The testimonies of Macario Fronda and Casimiro Cabreros that they heard Policeman Antonio Aquino coaching the family of the victims (to point to Felipe Sacayanan as the man they recognized, impresses us merely as a desperate attempt to breach the damaging evidence of defendant-appellant's culpability. As narrated, its details are so self-contained as to permit of concoction. Fronda admits that he could not remember other investigations that took place in the municipal building, much less the details thereof, in the same way that he remembers the investigation that was conducted by Aquino. Queer also is his claim that the following day after his release on July 2, 1952, without any showing of special relationship between him and Felipe, he (Fronda) went to Felipe's house and allegedly told him what he heard, while admitting that it was only sometime on May 26, 1957 that Felipe told him that he (Felipe) was being accused in the case.

The defense of alibi, that Felipe was in his house the whole evening up to morning time due to a stomach trouble, was correctly disregarded by the lower court. It is strange that Marcelo de los Santos, who had no medical training or experience, should be called by Teodora Sacayanan to treat her husband, and that Santos did not exert any effort to fetch his niece .who lived only a very short distance .away. Moreover, according to Santos, he and Dionisio Tadeo were together in going to Felipe's house; while Tadeo's testimony is to the effect that he proceeded to Felipe's house earlier than Santos. Also, since Santos and Tadeo left between 11:00 to 12:00 p.m., it was not physically impossible for defendant-appellant to have gone to San Pedro Apartado to accomplish his purpose. He could have made it in 30 minutes by vehicle. Finally, Felipe's father and mother were living right there in San Pedro Apartado, where defendant appellant was known to have paid visits prior to June 17, 1952, which renders his alibi still weaker and more unreliable.

It was error for the trial court to convict the accused of the complex crimes of kidnapping with murder (in Case No. 19636) and kidnapping with frustrated murder (in Case No. 19704). The victims had been taken only about 40 meters from their house when they.were shot. Nothing was said or done by the accused or his confederates to show that they had intended to deprive their victims of their liberty for some time and for some purpose. There was no appreciable interval between their being taken and their being shot from which kidnapping may be inferred (see People vs. Remalante, 92 Phil., 48; 48 Off. Gaz., [9] 3881). The crimes committed, therefore, were murder and frustrated murder, qualified by treachery. Abuse of superior strength and nighttime are absorbed by treachery.

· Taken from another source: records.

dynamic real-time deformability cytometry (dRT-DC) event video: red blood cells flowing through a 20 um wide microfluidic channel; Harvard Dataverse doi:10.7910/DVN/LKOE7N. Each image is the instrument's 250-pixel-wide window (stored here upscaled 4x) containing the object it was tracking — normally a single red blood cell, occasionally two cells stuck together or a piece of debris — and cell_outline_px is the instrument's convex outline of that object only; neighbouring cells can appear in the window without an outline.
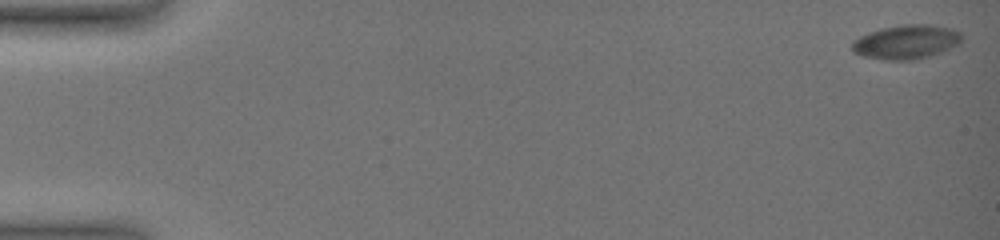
{"species": "common noctule bat (a hibernating species)", "species_latin": "Nyctalus noctula", "temperature_condition": "warm", "stored_images_in_passage": 14, "camera_frame_rate_fps": 3000, "um_per_image_px": 0.085, "animal": {"sex": "female", "body_mass_g": 19.0, "forearm_length_mm": 51.5}, "frame": {"image": 1, "passage_image": 1, "time_ms": 0.0, "image_size_px": [1000, 240], "cell_outline_px": [[964, 36], [960, 44], [940, 52], [928, 56], [912, 60], [884, 60], [864, 56], [852, 52], [852, 40], [868, 32], [884, 28], [904, 24], [928, 24], [952, 28], [960, 32]], "centroid_in_image_um": [77.04, 3.56], "position_along_channel_um": 8.0, "area_um2": 21.91}}
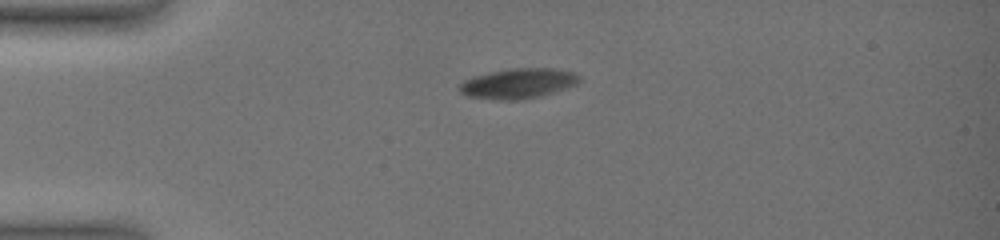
{"frame": {"image": 2, "passage_image": 10, "time_ms": 4.333, "image_size_px": [1000, 240], "cell_outline_px": [[580, 80], [576, 84], [568, 88], [540, 96], [524, 100], [496, 100], [468, 96], [460, 92], [460, 84], [464, 80], [472, 76], [488, 72], [508, 68], [552, 68], [572, 72], [580, 76]], "centroid_in_image_um": [44.04, 7.09], "position_along_channel_um": 41.0, "area_um2": 21.21}}
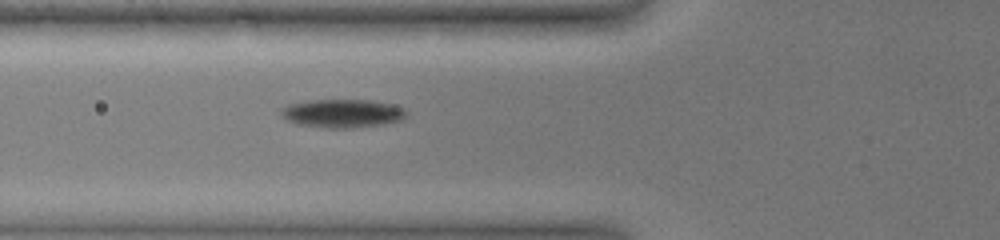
{"frame": {"image": 3, "passage_image": 14, "time_ms": 6.667, "image_size_px": [1000, 240], "cell_outline_px": [[408, 116], [404, 120], [384, 124], [352, 128], [324, 128], [296, 124], [280, 116], [280, 108], [288, 104], [312, 100], [372, 100], [392, 104], [404, 108], [408, 112]], "centroid_in_image_um": [29.13, 9.64], "position_along_channel_um": 96.7, "area_um2": 21.15}}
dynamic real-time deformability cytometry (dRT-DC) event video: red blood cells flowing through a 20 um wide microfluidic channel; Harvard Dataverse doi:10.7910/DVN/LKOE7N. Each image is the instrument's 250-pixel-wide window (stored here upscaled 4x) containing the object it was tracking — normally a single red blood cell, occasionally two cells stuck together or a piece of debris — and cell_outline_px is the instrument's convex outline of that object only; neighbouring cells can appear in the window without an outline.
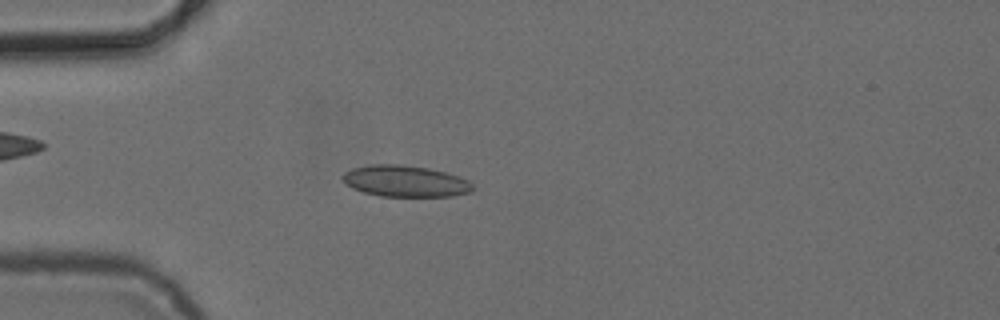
{"species": "common noctule bat (a hibernating species)", "species_latin": "Nyctalus noctula", "temperature_condition": "cold", "stored_images_in_passage": 6, "camera_frame_rate_fps": 3000, "um_per_image_px": 0.085, "animal": {"sex": "female", "body_mass_g": 24.6, "forearm_length_mm": 56.2}, "frame": {"image": 1, "passage_image": 5, "time_ms": 5.667, "image_size_px": [1000, 320], "cell_outline_px": [[476, 188], [468, 192], [452, 196], [380, 196], [364, 192], [352, 188], [344, 180], [344, 172], [352, 168], [372, 164], [400, 164], [428, 168], [444, 172], [468, 180]], "centroid_in_image_um": [34.45, 15.39], "position_along_channel_um": 50.5, "area_um2": 23.52}}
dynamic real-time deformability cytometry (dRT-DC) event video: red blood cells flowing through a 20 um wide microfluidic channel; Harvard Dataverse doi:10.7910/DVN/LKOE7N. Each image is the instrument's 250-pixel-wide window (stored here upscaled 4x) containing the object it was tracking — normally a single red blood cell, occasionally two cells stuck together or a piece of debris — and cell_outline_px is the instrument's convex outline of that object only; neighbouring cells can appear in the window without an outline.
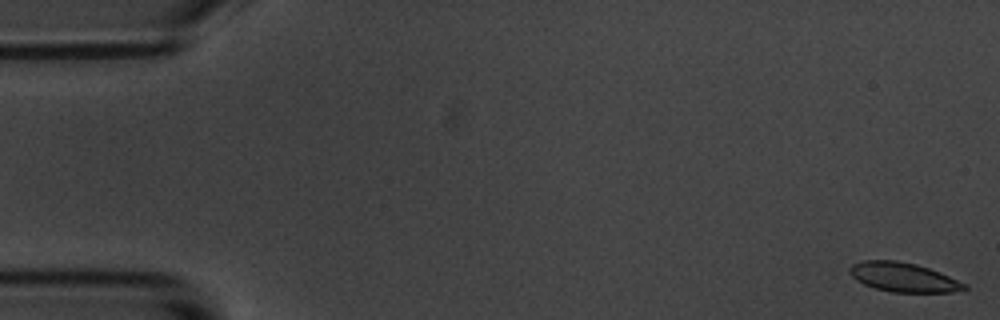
{"species": "common noctule bat (a hibernating species)", "species_latin": "Nyctalus noctula", "temperature_condition": "room temperature", "stored_images_in_passage": 7, "camera_frame_rate_fps": 3000, "um_per_image_px": 0.085, "animal": {"sex": "male", "body_mass_g": 20.1, "forearm_length_mm": 53.5}, "frame": {"image": 1, "passage_image": 1, "time_ms": 0.0, "image_size_px": [1000, 320], "cell_outline_px": [[968, 288], [952, 292], [892, 292], [876, 288], [864, 284], [856, 280], [848, 272], [848, 268], [852, 264], [864, 260], [896, 260], [916, 264], [940, 272], [968, 284]], "centroid_in_image_um": [76.78, 23.56], "position_along_channel_um": 8.2, "area_um2": 19.59}}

Pursuant to Article 248 of the Revised Penal Code, defendant-appellant should be sentenced for the murder (in Case No. 19636) to suffer the penalty of reclusion perpetua, the medium degree of that provided by law.

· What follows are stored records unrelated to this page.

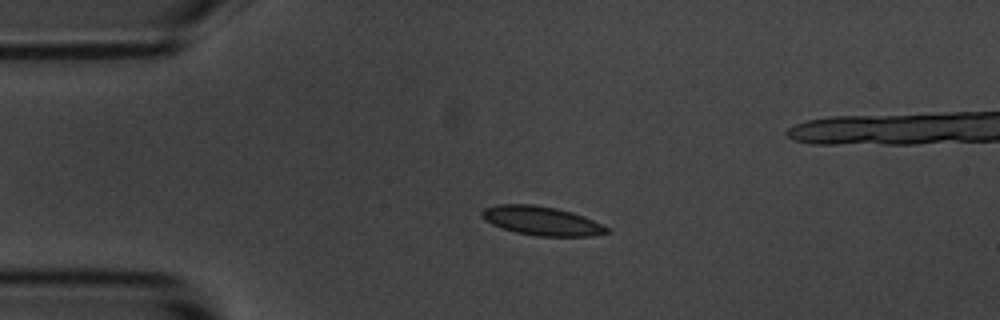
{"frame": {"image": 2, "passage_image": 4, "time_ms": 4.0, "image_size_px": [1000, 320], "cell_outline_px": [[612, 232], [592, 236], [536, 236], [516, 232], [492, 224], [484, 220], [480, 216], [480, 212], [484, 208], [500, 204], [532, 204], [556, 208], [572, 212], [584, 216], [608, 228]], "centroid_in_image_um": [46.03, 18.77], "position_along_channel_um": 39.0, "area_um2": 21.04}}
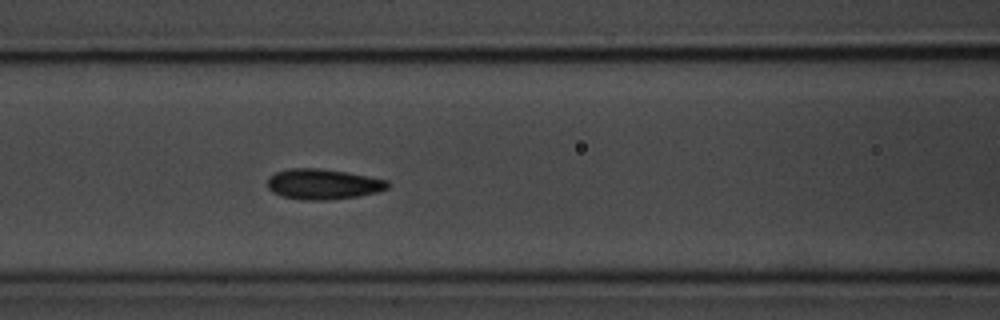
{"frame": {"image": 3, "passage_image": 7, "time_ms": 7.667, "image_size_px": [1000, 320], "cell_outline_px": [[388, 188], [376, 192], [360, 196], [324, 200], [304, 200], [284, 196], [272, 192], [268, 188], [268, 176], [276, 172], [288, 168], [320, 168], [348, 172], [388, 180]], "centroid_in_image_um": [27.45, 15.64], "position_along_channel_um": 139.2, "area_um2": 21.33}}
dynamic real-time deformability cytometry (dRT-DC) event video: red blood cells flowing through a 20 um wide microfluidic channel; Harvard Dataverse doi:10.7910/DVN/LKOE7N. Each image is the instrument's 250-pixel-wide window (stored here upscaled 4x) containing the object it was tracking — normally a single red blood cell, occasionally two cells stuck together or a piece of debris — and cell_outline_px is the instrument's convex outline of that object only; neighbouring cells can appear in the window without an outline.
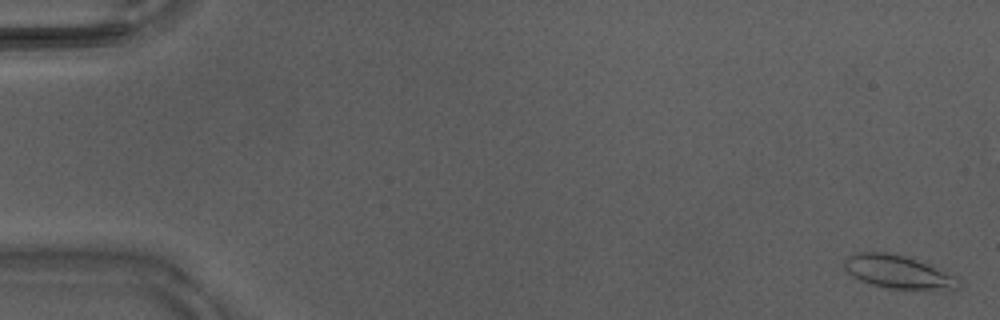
{"species": "Egyptian fruit bat (a non-hibernating species)", "species_latin": "Rousettus aegyptiacus", "temperature_condition": "warm", "stored_images_in_passage": 46, "camera_frame_rate_fps": 3000, "um_per_image_px": 0.085, "animal": {"sex": "male"}, "frame": {"image": 1, "passage_image": 1, "time_ms": 0.0, "image_size_px": [1000, 320], "cell_outline_px": [[960, 288], [932, 292], [912, 292], [888, 288], [872, 284], [860, 280], [852, 276], [844, 268], [844, 260], [848, 256], [860, 252], [892, 252], [916, 260], [952, 276], [960, 280]], "centroid_in_image_um": [76.36, 23.18], "position_along_channel_um": 8.6, "area_um2": 22.54}}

No period was fixed by the trial court in imposing the penalty for frustrated murder. Pursuant to Article 248 in connection with paragraph 3, Article 61 of the Revised Penal Code, the penalty for frustrated murder (Case No. 19704) is prision mayor maximum (14 years, 8 months and 1 day to 17 years and 4 months), the same to be imposed in its medium period, or reclusion temporal minimum (12 years and 1 day to 14 years and 3 months), as per paragraph 4, Article 64 of the Revised Penal Code. Applying the Indeterminate Sentence Law, as amended, defendant-appellant should be sentenced for the frustrated murder to an indeterminate penalty of six, (6) years of prision correccional as minimum, and not more than 12 years and 1 day of reclusion temporal as maximum.

Wherefore, the decision under appeal is modified as above stated, and affirmed in all other respects. Costs against defendant-appellant.

Paras, C.J., Bengzon, Padilla, Bautista Angelo, Labrador, Concepcion, Barrera, Gutierrez David, Paredes, and Dizon, JJ., concur.

Judgment affirmed with modifications.